Monday, July 30, 2007 | 7:04 a.m.
The secrets of human aging may be found in the DNA of a honey bee.
That, at least, is one of the theories behind UNLV life science professor Michelle Elekonich's research. She's part of a five-member team studying the DNA chip of honey bees for clues into why the pollinators age so fast. That in turn may lead to ways to slow that aging down - techniques that could be applied to humans , too.
The project is one of several benefitting from $50,000 seed grants being distributed by university President David Ashley to promote campus research. In one of his first major acts as president, Ashley in February set aside $1.25 million cobbled together from salary savings, end-of-year money that needed to be spent and ongoing research initiatives to provide money for professors to go after competitive grants. Professors have responded so enthusiastically that Ashley is working on another pot of money come September.
UNLV has relied on federal earmarks, particularly from the Energy and Defense departments, as it has built its research reputation, and the internal grants were designed to help professors compete on their own, Ashley and other UNLV officials said.
"This is one of the ways that UNLV is investing in research to allow us to go to the next level," said Elekonich, who already has one National Science Foundation grant in conjunction with colleague Steve Roberts.
The grants allow professors to collect enough data in their area of research to prove their experiment will work and that the knowledge generated is worth additional funding from such agencies as the National Science Foundation or the National Institutes of Health.
"It's just like in business, you have to have a little money to make money," Elekonich said.
About $400,000 went to collaborative research proposals like Elekonich and Roberts', $100,000 went to smaller research projects for individual professors and $750,000 went to one-shot equipment needs. Thirty-four grants were distributed in all.
The collaborative grants, worth up to $50,000, were designed to encourage research projects across disciplines and across universities , said Ron Smith, interim vice president of research and graduate studies.

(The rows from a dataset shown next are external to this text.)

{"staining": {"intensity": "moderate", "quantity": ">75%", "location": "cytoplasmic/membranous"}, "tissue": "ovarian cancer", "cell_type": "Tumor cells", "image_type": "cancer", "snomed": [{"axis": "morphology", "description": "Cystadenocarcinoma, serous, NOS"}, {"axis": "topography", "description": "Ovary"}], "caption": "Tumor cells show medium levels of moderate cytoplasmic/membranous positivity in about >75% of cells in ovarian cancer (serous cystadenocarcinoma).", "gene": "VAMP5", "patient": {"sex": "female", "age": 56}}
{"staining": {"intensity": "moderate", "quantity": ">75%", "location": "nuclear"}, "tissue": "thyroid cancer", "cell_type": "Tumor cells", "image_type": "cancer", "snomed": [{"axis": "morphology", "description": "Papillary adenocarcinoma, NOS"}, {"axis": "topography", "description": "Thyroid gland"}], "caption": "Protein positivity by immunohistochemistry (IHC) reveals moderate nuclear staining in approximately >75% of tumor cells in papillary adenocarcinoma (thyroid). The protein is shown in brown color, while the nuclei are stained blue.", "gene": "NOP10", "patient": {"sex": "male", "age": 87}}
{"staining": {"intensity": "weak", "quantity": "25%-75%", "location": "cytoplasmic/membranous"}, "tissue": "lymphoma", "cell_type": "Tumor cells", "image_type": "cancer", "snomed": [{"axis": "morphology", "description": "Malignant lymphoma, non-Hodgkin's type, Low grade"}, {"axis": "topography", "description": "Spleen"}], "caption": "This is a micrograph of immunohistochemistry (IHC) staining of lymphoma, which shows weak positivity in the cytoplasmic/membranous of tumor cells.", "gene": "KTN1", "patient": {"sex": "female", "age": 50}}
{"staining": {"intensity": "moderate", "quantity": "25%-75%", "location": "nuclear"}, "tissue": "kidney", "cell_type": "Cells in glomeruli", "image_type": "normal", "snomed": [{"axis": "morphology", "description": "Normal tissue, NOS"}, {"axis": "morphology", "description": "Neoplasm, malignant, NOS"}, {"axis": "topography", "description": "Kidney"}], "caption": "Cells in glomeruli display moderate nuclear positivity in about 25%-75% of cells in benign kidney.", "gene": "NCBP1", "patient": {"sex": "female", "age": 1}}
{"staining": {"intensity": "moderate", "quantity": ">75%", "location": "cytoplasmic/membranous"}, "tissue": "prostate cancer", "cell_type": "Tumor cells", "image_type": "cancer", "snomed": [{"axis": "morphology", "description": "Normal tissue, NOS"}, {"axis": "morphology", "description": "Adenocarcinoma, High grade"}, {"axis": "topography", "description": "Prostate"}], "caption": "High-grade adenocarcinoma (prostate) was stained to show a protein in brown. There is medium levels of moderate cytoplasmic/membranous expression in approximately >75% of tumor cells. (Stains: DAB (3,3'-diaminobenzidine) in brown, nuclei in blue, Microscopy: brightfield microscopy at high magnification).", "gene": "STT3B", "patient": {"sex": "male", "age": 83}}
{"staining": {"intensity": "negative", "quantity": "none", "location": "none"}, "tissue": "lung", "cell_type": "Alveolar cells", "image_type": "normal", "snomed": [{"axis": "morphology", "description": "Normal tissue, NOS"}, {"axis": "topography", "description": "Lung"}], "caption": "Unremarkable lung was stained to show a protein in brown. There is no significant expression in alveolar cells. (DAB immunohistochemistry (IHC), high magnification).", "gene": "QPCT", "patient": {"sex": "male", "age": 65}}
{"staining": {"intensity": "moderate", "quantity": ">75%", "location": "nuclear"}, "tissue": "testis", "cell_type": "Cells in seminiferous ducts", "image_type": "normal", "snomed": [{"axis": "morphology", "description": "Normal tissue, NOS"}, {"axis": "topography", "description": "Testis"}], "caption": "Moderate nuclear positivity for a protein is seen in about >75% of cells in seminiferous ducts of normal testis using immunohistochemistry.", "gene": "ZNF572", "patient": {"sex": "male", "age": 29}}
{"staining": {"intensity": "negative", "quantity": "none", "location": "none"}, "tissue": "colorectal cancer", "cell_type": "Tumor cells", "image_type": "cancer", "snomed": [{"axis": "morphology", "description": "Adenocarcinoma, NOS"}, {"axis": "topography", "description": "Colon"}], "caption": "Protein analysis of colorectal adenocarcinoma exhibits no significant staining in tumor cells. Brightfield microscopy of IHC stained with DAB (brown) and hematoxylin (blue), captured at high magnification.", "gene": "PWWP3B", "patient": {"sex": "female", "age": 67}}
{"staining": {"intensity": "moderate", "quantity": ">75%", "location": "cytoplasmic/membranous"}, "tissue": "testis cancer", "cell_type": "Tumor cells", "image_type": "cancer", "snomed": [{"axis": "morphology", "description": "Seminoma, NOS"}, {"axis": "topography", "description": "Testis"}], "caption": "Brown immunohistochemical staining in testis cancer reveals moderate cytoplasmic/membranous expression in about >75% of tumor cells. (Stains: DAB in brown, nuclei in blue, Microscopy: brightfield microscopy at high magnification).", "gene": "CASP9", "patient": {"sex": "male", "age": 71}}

Many of the winning grants also offer graduate research opportunities. Elekonich and Robert's grant, for instance, covers two Ph.D. students and includes collaboration with a genome expert from North Carolina State.
The individual grants, up to $10,000 a piece, were designed to help professors with travel opportunities and other smaller-scale needs. The equipment grants were to help build UNLV's research capabilities in order to pursue new research queries.
"The better equipped the lab is , the more sophisticated questions we can ask and the better answers we can find the answers to," said kinesiology professor John Mercer, who received about $20,000 to purchase and operate a dual-force platform system that, like a souped-up bathroom scale, measures the force of a person's steps or a jump. The equipment is used to test the impact of running on joints and in research on how to help the elderly improve their balance.
Some of the major projects funded include:
The money is allowing UNLV researchers to start work and go after research grants they otherwise wouldn't be able to compete for, several grant winners said.
"You have to put money into it to making it happen," said Denby Brinson, a social work professor on the juvenile delinquent study.
The one downfall of the research awards has been limited funds, Smith and Ashley said.
Only about one-third of the applicants for the collaborative research grants could be funded before the money ran out, which showed both the effect of the funding and the need, said Robin Toles, director of research services.